File 2: Opinion of Member Pope
[ v60 p781 ]
Dissenting Opinion of Member Pope:
I would find that the Arbitrator did not exceed his authority by concluding that the Chief's conduct at the mediation session violated Appendix F. I would also deny the Agency's remaining exceptions. Therefore, I dissent.
Under longstanding precedent, the Authority accords an arbitrator's interpretation of a stipulated issue the same substantial deference accorded an arbitrator's interpretation of a collective bargaining agreement. See SSA, Balt., Md., 57 FLRA 181, 183 (2001) (SSA, Balt.). In pertinent part, the stipulated issue before the Arbitrator was: "did management violate the terms of Appendix F . . . and, if so, what is the appropriate remedy?" Award at 1. The Arbitrator expressly interpreted the stipulated issue as involving the Chief's conduct at the mediation session:
The issue of whether [the] Chief . . . fulfilled his obligations at the mediation session . . . is also properly before the Arbitrator. There is no need for a separate formal complaint to be filed regarding that issue. What happened at the mediation occurred after the ADR request was filed, but it clearly relates to how that ADR request was processed . . . . Thus, it can be properly considered to be part of the same complaint. In addition, the issue of [the] Chief['s] . . . conduct at the mediation session at least arguably involves the question of whether management violated Appendix F . . . which requires management to take complaints of violence in the workplace seriously and to deal appropriately with them. And, whether management violated Appendix F in this case is precisely the issue that the parties stipulated was properly before the Arbitrator.
Id. at 10.
In resolving the stipulated issue on the merits, the Arbitrator found, as relevant here, that the Chief violated Appendix F "by not participating in good faith in the mediation session involving this case." See id. at 14. On its face, the award is directly responsive to the stipulated issue, both as plainly worded and as specifically interpreted by the Arbitrator. As such, Authority precedent is clear that the Arbitrator did not exceed his authority. See, e.g., SSA, Balt., 57 FLRA at 183.
The majority finds that the Arbitrator exceeded his authority because, according to the majority: (1) the Arbitrator "did not conclude that the Chief's conduct at the mediation session was part of the stipulated issue"; (2) the stipulated issue "clearly referred to the alleged grabbing of the grievant and the Chief's investigation of that incident"; and (3) the Arbitrator "found violations of the ADR programs requirements . . . to justify his finding of a violation of Appendix F." Majority Opinion at 9. For the reasons that follow, the majority is wrong on all three counts.

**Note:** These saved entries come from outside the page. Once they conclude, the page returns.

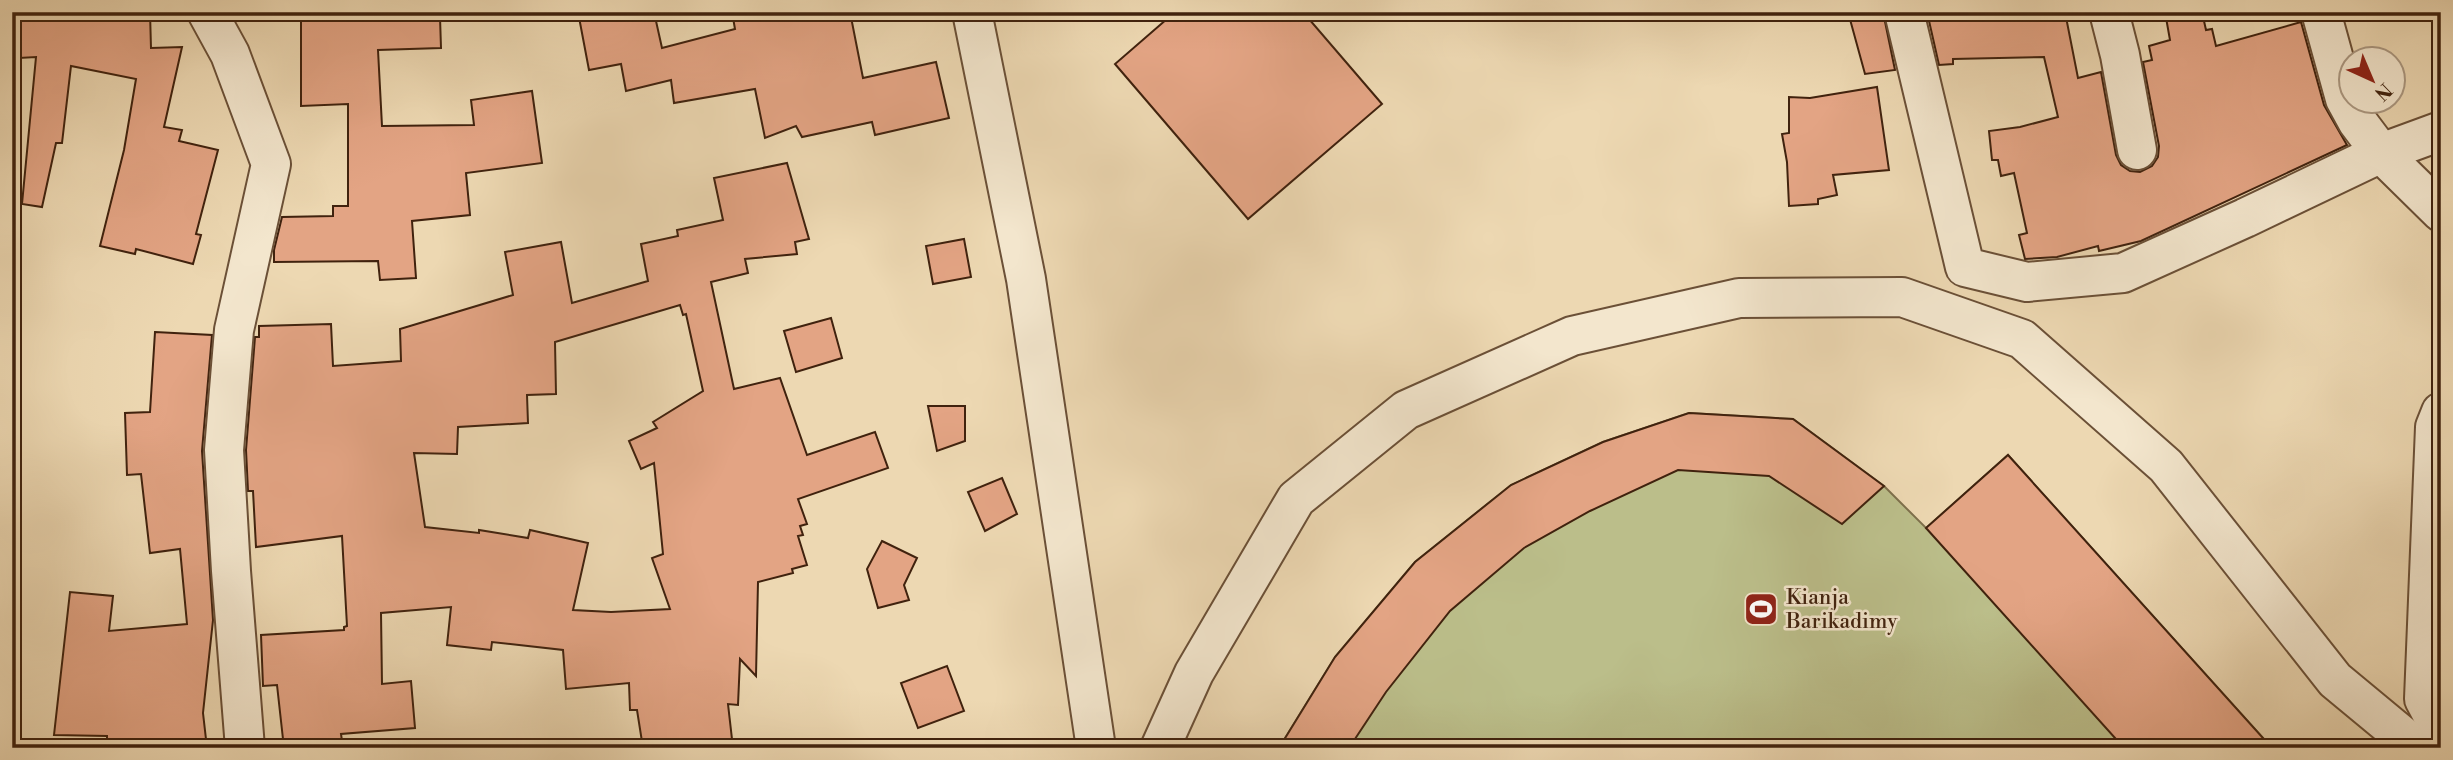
<svg xmlns="http://www.w3.org/2000/svg" width="2453" height="760" font-family="'Libre Bodoni',serif">
	<style>
		.green { fill: #bbbe8a; stroke: #7e704c; stroke-width: 2 }
		.building { fill: #e3a484; stroke: #40220e; stroke-width: 2; fill-rule: evenodd }
		.lines { fill: none; stroke-linecap: round; stroke-linejoin: round }
		.street-casing { stroke: #6b5037; stroke-width: 42 }
		.street { stroke: #f3e6cd; stroke-width: 38 }
		.labels { text-anchor: middle; stroke-width: 5; stroke-linejoin: round; paint-order: stroke }
		.poi-label { font-size: 21px; fill: #40220e; stroke: #f3e6cd; text-anchor: start }
	</style>
	<rect width="100%" height="100%" fill="#edd8b2"/>
	<filter id="stains"><feTurbulence type="fractalNoise" baseFrequency=".00286" numOctaves="4"/><feColorMatrix values="0 0 0 0 .2 0 0 0 0 .09 0 0 0 0 .02 0 0 0 .5 -.17"/></filter>
	<radialGradient id="worn" r=".72"><stop offset=".6" stop-color="#630" stop-opacity="0"/><stop offset="1" stop-color="#630" stop-opacity=".3"/></radialGradient>
	<path class="green" d="M1689,413l104,6 91,67 42,42 82,-73 264,293h-993l56,-91 80,-95 96,-77 92,-43z"/>
	<g class="building">
		<path d="M18,12h132l1,36 31,-1 -18,80 18,3 -3,11 39,9 -22,84 5,1 -8,29 -57,-15 -1,5 -35,-8 24,-96 12,-71 -65,-13 -9,77h-6l-14,64 -20,-3 14,-147 -17,1z"/>
		<path d="M301,12h90l1,7 48,-2 1,31 -63,2 4,76 92,-1 -3,-25 61,-9 10,72 -76,10 4,42 -58,6 4,57 -36,2 -2,-19 -104,1v-12l8,-33 51,-1v-10h15v-102l-47,2z"/>
		<path d="M578,12h76l8,36 73,-19 -3,-17h118l13,66 73,-16 13,56 -74,17 -3,-13 -70,15 -6,-11 -31,12 -10,-49 -81,14 -3,-23 -45,11 -5,-27 -32,6z"/>
		<path d="M1175,12h128l79,92 -134,115 -133,-155z"/>
		<path d="M1848,12h35l12,58 -30,4z"/>
		<path d="M1927,12h138l13,66 23,-6 15,83 5,10 9,6 10,1 12,-6 6,-9 1,-11 -16,-84 9,-2 -3,-14 21,-6 -5,-28h37l4,18 6,-1 4,17 85,-24 23,83 23,40 -206,96 -42,10 -1,-5 -41,11 -32,2 -6,-24 8,-2 -13,-60 -13,3 -3,-16h-6l-3,-29 31,-4 38,-10 -14,-60 -91,2v5l-14,1z"/>
		<path d="M1877,87l12,83 -56,5 4,20 -19,4v5l-29,2 -2,-44 -5,-28 7,-1v-36l21,1z"/>
		<path d="M787,163l22,76 -14,3 2,12 -52,5 3,14 -37,9 23,107 46,-11 27,77 68,-23 13,36 -90,31 9,25 -7,2 3,9 -5,1 9,29 -15,4 1,4 -35,9 -2,94 -16,-17 -2,46 -10,-1 5,44h-90l-6,-38h-7l-1,-27 -63,6 -3,-39 -71,-8 -1,8 -44,-5 4,-38 -70,6 1,71 29,-3 4,47 -74,6 2,14h-59l-7,-63 -14,1 -2,-51 83,-5v-3l3,-1 -5,-90 -86,11 -3,-56h-5l-2,-41 9,-113h4v-11l72,-2 2,42 68,-5 -1,-32 113,-34 -8,-43 56,-10 11,61 76,-22 -7,-37 37,-8 -1,-6 46,-10 -9,-42zM680,305l3,10 3,-1 17,77 -50,31 4,6 -28,13 12,28 13,-6 9,91 -11,4 18,51 -59,3 -38,-2 15,-67 -58,-13 -2,8 -49,-8v3l-54,-6 -11,-74 43,1 1,-27 70,-4 -1,-28 29,-1 -1,-52z"/>
		<path d="M964,239l7,38 -38,7 -7,-38z"/>
		<path d="M831,318l11,40 -46,14 -12,-41z"/>
		<path d="M155,332l57,3 -10,116 11,169 -10,93 4,35h-53l-1,-5 -46,-1v-6l-53,-1 16,-143 43,4 -4,35 78,-7 -7,-75 -30,4 -9,-79 -14,1 -2,-62 25,-1z"/>
		<path d="M928,406h37v35l-28,10z"/>
		<path d="M1689,413l104,6 91,67 -42,38 -73,-48 -91,-6 -88,41 -66,37 -74,63 -64,81 -37,56h-70l56,-91 80,-95 96,-77 92,-43z"/>
		<path d="M2008,455l264,293h-148l-198,-220z"/>
		<path d="M1002,478l15,36 -32,17 -17,-39z"/>
		<path d="M882,541l35,17 -13,27 5,15 -31,8 -11,-39z"/>
		<path d="M947,666l17,45 -46,17 -17,-45z"/>
	</g>
	<g class="lines">
		<g class="street-casing">
			<g id="street">
				<path d="M207,12l23,42 41,110 -37,166 -10,120 7,121 14,177"/>
				<path d="M972,12l54,267 70,469"/>
				<path d="M1904,12l61,255 62,15 96,-9 122,-55 136,-65 60,59"/>
				<path d="M2109,12l11,43 17,95"/>
				<path d="M2321,12l24,87 12,22 24,32 60,-22"/>
				<path d="M2441,412l-6,15 -11,272 17,32"/>
				<path d="M1160,748l34,-75 102,-174 110,-89 166,-74 167,-38 163,-1 120,42 144,127 169,214 82,68"/>
			</g>
		</g>
		<use href="#street" class="street"/>
	</g>
	<defs>
		<g id="stadium-square" transform="scale(1.75)"><rect x="-9" y="-9" width="18" height="18" rx="4" fill="#8f2418" stroke="#f3e6cd"/><path d="M0-5a6.5 5 0 1 0 0 10a6.5 5 0 1 0 0-10ZM-3.5-1.8h7v3.6h-7Z" fill="#fff"/></g>
	</defs>
	<g fill-rule="evenodd">
		<use href="#stadium-square" x="1761" y="609"/>
	</g>
	<g class="labels">
		<g class="poi-label">
			<text x="1786" y="604">Kianja<tspan x="1786" dy="24">Barikadimy</tspan></text>
		</g>
	</g>
	<rect width="2453" height="760" fill="none" stroke="#edd8b2" stroke-width="42"/>
	<rect x="14" y="14" width="2425" height="732" fill="none" stroke="#40220e" stroke-width="3.5"/>
	<rect x="21" y="21" width="2411" height="718" fill="none" stroke="#40220e" stroke-width="2"/>
	<g transform="translate(2372 80) rotate(136)"><circle r="33" fill="#f3e6cd" stroke="#ab9881" stroke-width="2"/>
	<path d="M0-5L12 26L0 18L-12 26Z" fill="#8f2418"/>
	<text y="-10" font-size="19" font-weight="bold" text-anchor="middle" fill="#40220e">N</text>
	</g>
	<rect width="100%" height="100%" filter="url(#stains)"/>
	<rect width="100%" height="100%" fill="url(#worn)"/>
</svg>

First, as quoted above, the Arbitrator did find that the Chief's actions at the mediation session were part of the stipulated issue. In fact, it is difficult to imagine how the Arbitrator could have been any clearer. [n1] I note, in this regard, that the Agency expressly concedes that one of the grievant's claims before the Arbitrator concerned the Chief's actions in the mediation session. See Exceptions at 1.

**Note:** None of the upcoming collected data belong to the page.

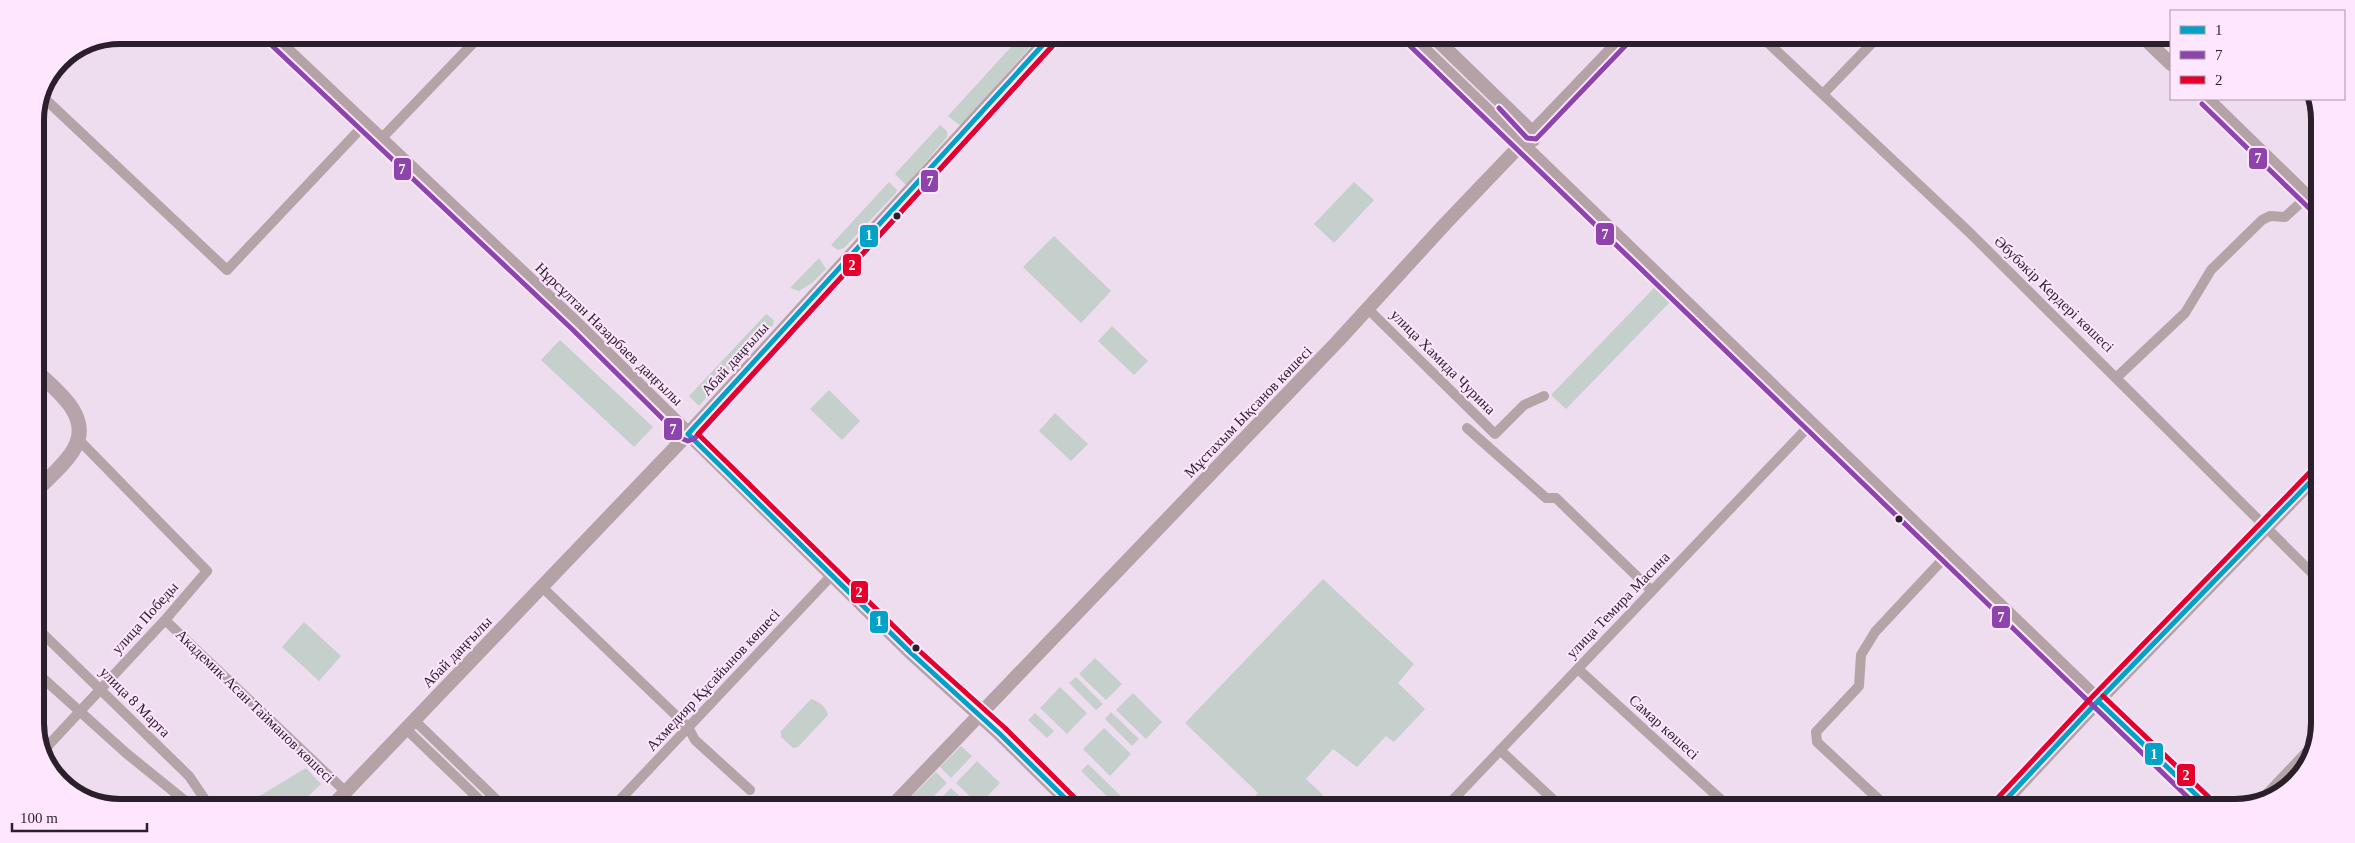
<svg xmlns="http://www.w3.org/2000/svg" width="2355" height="843" viewBox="0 0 2355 843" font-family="Georgia,serif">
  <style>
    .green { fill: #c5cfcb }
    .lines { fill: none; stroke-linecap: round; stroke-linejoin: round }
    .street { stroke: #b4a4a7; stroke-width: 10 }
    .secondary { stroke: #b4a2a7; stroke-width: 14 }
    .primary { stroke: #b7a4ab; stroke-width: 15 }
    .bus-1-casing { stroke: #fee6fe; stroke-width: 9 }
    .bus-2-casing { stroke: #fee6fe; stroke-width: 9 }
    .bus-3-casing { stroke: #fee6fe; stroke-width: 9 }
    .bus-1 { stroke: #02a2c6; stroke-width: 5 }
    .bus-2 { stroke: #8e44ad; stroke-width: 5 }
    .bus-3 { stroke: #e4002b; stroke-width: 5 }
    .bus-dot { fill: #2a1f2a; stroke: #fee6fe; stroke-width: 2 }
    .labels { text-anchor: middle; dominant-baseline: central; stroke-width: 4; stroke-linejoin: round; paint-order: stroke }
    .street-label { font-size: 15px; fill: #2a1f2a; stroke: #fee6fe }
    .rim { fill: none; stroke: #2a1f2a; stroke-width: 6 }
    .line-badge { stroke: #fee6fe; stroke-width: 2 }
    .badge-label { font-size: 14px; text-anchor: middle; font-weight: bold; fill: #fff }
  </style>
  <rect width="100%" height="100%" fill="#ede"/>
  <path class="green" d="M 1020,37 L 1039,37 L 961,126 L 948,116 Z
    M 940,125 L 947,131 L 947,137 L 906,185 L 895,174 Z
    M 889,182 L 897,190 L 896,193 L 844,248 L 838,250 L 831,245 Z
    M 1354,182 L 1374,200 L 1334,243 L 1314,224 Z
    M 1054,236 L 1111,291 L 1081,323 L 1023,267 Z
    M 819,258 L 826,269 L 812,283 L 799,291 L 790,288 Z
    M 1655,287 L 1670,302 L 1566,409 L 1551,395 Z
    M 766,314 L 774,320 L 773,325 L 699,406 L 689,396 Z
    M 1112,326 L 1148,361 L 1134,375 L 1098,341 Z
    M 560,340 L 653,427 L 634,447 L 541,360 Z
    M 829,390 L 860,421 L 842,440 L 810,409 Z
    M 1055,413 L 1088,444 L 1071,461 L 1039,431 Z
    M 1323,579 L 1414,664 L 1398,683 L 1425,709 L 1394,742 L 1386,736 L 1357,767 L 1333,749 L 1306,779 L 1323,795 L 1313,806 L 1260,806 L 1252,799 L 1258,793 L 1185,723 Z
    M 304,622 L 341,656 L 319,681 L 282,647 Z
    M 1095,658 L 1122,684 L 1106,700 L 1079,674 Z
    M 1076,677 L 1103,704 L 1096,710 L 1069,683 Z
    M 1060,687 L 1087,713 L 1067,734 L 1040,708 Z
    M 1133,693 L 1162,722 L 1146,739 L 1116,710 Z
    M 811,699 C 818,701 827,707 828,715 L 798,747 L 793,748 L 781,737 L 781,731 Z
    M 1111,712 L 1139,739 L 1132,746 L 1105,719 Z
    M 1035,713 L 1054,731 L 1047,738 L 1028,720 Z
    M 1104,728 L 1131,754 L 1110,776 L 1083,749 Z
    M 961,746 L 972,756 L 951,778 L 940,767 Z
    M 977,761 L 1000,783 L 979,805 L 956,783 Z
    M 1088,764 L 1131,806 L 1117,806 L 1081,771 Z
    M 306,768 L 321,784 L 300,804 L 240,804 L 261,795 Z
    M 936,772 L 947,783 L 925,805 L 907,805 L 906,802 Z
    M 951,788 L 969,805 L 934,805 Z"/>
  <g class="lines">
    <path class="street" d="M 1763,38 L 1969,232 L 2317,578
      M 1823,94 L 1876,39
      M 43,97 L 227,270 L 365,124
      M 381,139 L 480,36
      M 1368,309 L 1495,434 L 1524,405 L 1544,396
      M 2117,377 L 2185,313 L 2211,270 L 2262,220 L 2270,216 L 2285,217 L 2319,186
      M 1467,428 L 1546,498 L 1556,498 L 1652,591
      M 542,587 L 688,727 L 695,740 L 750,790
      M 165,620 L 346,792
      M 35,626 L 189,776 L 208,804
      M 1578,669 L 1729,807
      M 35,671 L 126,753 L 189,804
      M 414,720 L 501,804
      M 406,729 L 484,804
      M 1500,750 L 1561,807
      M 43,751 L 165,620 L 207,571 L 78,439
      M 2262,799 L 2316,742
      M 615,805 L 832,575
      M 1447,806 L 1811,424
      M 1887,807 L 1817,742 L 1816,732 L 1859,686 L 1861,655 L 1875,632 L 1947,555"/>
    <path class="secondary" d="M 271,35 L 578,325 L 910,652 L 1000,734 L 1073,806
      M 1412,38 L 2210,808
      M 1435,38 L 1532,132 L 1533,140
      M 2145,39 L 2171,64
      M 2207,99 L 2319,208
      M 334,804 L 688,434 L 1050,37
      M 893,805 L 1338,341 L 1445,224 L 1623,38
      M 1998,808 L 2098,701 L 2317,475"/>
    <path class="primary" d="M 35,370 C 56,390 93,416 74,449 C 65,465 48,478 35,492"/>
    <defs>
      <path id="bus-1" d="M 688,434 L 1050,37
        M 688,434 L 910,652 L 1000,734 L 1073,806
        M 2098,701 L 2210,808
        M 1998,808 L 2098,701 L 2317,475"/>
      <path id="bus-2" d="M 266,40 L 573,330 L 683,439 L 688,441 L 694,439 L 1056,42
        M 1407,43 L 2199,808
        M 2202,104 L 2314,213
        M 1499,108 L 1527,138 L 1536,139 L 1628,43"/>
      <path id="bus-3" d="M 1056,42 L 698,434 L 915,647 L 1005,728 L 1078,801
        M 2103,696 L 2215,803
        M 1993,803 L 2093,696 L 2312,470"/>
    </defs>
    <use href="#bus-1" class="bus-1-casing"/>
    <use href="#bus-2" class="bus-2-casing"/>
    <use href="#bus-3" class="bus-3-casing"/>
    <use href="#bus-1" class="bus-1"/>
    <use href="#bus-2" class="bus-2"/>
    <use href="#bus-3" class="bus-3"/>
  </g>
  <g class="bus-dot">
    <circle cx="897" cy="216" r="4.5"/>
    <circle cx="1899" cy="519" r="4.5"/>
    <circle cx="916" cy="648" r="4.5"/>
  </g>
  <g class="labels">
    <g class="street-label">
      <text transform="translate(2054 294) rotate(44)">Әбубәкір Кердері көшесі</text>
      <text transform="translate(609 334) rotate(44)">Нұрсұлтан Назарбаев даңғылы</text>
      <text transform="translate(735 359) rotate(-48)">Абай даңғылы</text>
      <text transform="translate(1443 362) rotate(45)">улица Хамида Чурина</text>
      <text transform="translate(1248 412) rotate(-46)">Мұстахым Ықсанов көшесі</text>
      <text transform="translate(1618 605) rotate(-46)">улица Темира Масина</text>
      <text transform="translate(145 618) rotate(-48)">улица Победы</text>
      <text transform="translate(457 652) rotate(-46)">Абай даңғылы</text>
      <text transform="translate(713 680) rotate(-47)">Ахмедияр Құсайынов көшесі</text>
      <text transform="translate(135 702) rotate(45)">улица 8 Марта</text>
      <text transform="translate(255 706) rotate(44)">Академик Асан Тайманов көшесі</text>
      <text transform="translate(1664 727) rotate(42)">Самар көшесі</text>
    </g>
  </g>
  <path d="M0 0H2355V843H0ZM120 44H2235A76 76 0 0 1 2311 120V723A76 76 0 0 1 2235 799H120A76 76 0 0 1 44 723V120A76 76 0 0 1 120 44Z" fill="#fee6fe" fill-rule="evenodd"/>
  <path class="rim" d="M120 44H2235A76 76 0 0 1 2311 120V723A76 76 0 0 1 2235 799H120A76 76 0 0 1 44 723V120A76 76 0 0 1 120 44Z"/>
  <g class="line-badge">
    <rect x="2248" y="147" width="20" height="23" rx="5" fill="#8e44ad"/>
    <rect x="393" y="157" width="19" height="24" rx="5" fill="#8e44ad"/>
    <rect x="920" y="169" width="19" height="24" rx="5" fill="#8e44ad"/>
    <rect x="1595" y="222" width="20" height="24" rx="5" fill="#8e44ad"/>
    <rect x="859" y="224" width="20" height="24" rx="5" fill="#02a2c6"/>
    <rect x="842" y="253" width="20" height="24" rx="5" fill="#e4002b"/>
    <rect x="663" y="417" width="20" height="24" rx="5" fill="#8e44ad"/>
    <rect x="850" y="580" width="19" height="24" rx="5" fill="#e4002b"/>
    <rect x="1991" y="605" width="20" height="24" rx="5" fill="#8e44ad"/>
    <rect x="869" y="610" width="20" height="24" rx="5" fill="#02a2c6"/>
    <rect x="2144" y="742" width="20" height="24" rx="5" fill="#02a2c6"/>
    <rect x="2176" y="763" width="20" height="24" rx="5" fill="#e4002b"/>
  </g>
  <g class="badge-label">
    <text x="2258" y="163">7</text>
    <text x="402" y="174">7</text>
    <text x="930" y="186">7</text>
    <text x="1605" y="239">7</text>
    <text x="869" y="240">1</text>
    <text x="852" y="270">2</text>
    <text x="673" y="434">7</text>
    <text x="859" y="597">2</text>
    <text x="2001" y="622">7</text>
    <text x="879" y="626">1</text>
    <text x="2154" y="759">1</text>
    <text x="2186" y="780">2</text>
  </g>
  <rect x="2170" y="10" width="175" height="90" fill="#fee6fe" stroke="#a996a9"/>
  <rect x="2180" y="26" width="25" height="8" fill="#02a2c6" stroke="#a996a9"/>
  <text x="2215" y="35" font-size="15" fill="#2a1f2a">1</text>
  <rect x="2180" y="51" width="25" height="8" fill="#8e44ad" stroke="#a996a9"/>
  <text x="2215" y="60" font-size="15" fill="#2a1f2a">7</text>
  <rect x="2180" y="76" width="25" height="8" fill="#e4002b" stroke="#a996a9"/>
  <text x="2215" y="85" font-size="15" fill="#2a1f2a">2</text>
  <path d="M12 823v8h135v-8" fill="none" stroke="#2a1f2a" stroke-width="2.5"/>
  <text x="20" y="823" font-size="15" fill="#2a1f2a" stroke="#fee6fe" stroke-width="4" paint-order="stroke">100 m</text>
</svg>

Second, also as quoted above, the stipulated issue does not refer in any way to the alleged grabbing of the grievant and/or the investigation of that incident. The stipulated issue asks only whether "management violate[d] the terms of Appendix F . . . ." Award at 1. It does not refer to any particular actions that allegedly violated Appendix F.
Third, the Arbitrator found that the Chief violated "not only" the ADR requirements "but also . . . Appendix F[.]" Award at 12-13. The Arbitrator did not state that the violation of Appendix F was based on the violation of the ADR requirements. Even if he had, it would be beside the point because the finding that the Chief violated Appendix F is directly responsive to the stipulated issue. [n2]
Based on the foregoing, I would find that the Arbitrator did not exceed his authority and, as the Agency's essence exception is based on the same claims, I would deny it as well. See United States Dep't of the Treasury, IRS, 60 FLRA 506, 508 (2004); United States Dep't of Labor, Wash., D.C., 57 FLRA 701, 703 (2002). I would also deny the Agency's remaining exceptions. In this regard, Authority precedent holds that arbitrators do not exceed their authority in ordering that apologies be issued to grievants. See United States Dep't of the Treasury, IRS, Midwest Region, Chicago, Ill., 42 FLRA 1098, 1103-1104 (1991); United States Dep't of Justice, United States Fed. Bureau of Prisons, United States Penitentiary, Lewisburg, Pa., 39 FLRA 1288, 1295-97 (1991). In addition, the award does not affect the Agency's right to discipline under § 7106(a)(2)(A) of the Statute because that right concerns only "employees," which term, as defined in § 7103(a)(2), excludes supervisors. See United States Dep't of the Air Force, Air Force Flight Test Ctr., Edwards AFB, Cal., 48 FLRA 74, 87 (1993).
In sum, I would deny the Agency's exceptions in their entirety.
File 1: Authority's Decision in 60 FLRA No. 147
File 2: Opinion of Member Pope
Footnote # 1 for 60 FLRA No. 147 - Opinion of Member Pope
The majority states that the Arbitrator "found only that the Chief's conduct at the mediation session `arguably' involved" Appendix F. Majority Opinion at 9 (citing Award at 10). This takes one sentence of the award out of context. In fact, the Arbitrator found that the Chief's conduct "at least arguably" involved Appendix F, which is a stronger statement than the majority's selective quotation. It also ignores the full award, which leaves no doubt that the Arbitrator found the conduct at the mediation session properly before him.